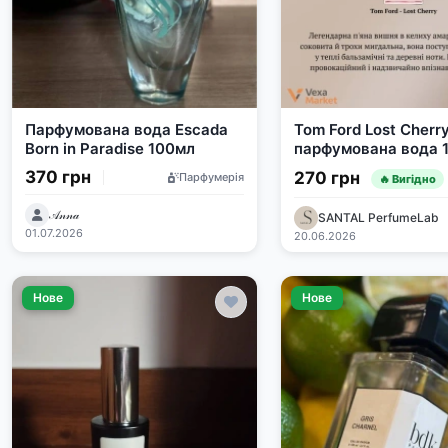
Парфумована вода Escada
Tom Ford Lost Cherr
Born in Paradise 100мл
парфумована вода 1
370 грн
270 грн
Парфумерія
🔥 Вигідно
𝒜𝓃𝓃𝒶
SANTAL PerfumeLab
01.07.2026
20.06.2026
Нове
Нове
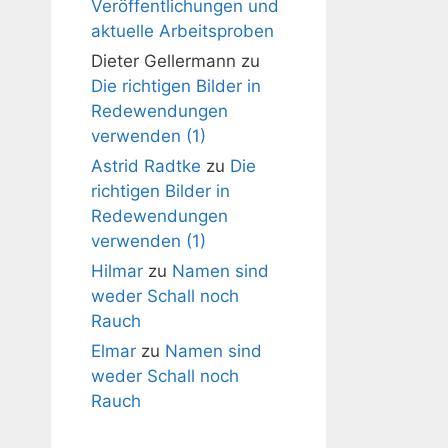
Veröffentlichungen und
aktuelle Arbeitsproben
Dieter Gellermann
zu
Die richtigen Bilder in
Redewendungen
verwenden (1)
Astrid Radtke
zu
Die
richtigen Bilder in
Redewendungen
verwenden (1)
Hilmar
zu
Namen sind
weder Schall noch
Rauch
Elmar
zu
Namen sind
weder Schall noch
Rauch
# # # #
- **Task directions**
Gather every line from the listing above that contains the word "вода".

- **Exercise solution**
Парфумована вода Escada
парфумована вода 1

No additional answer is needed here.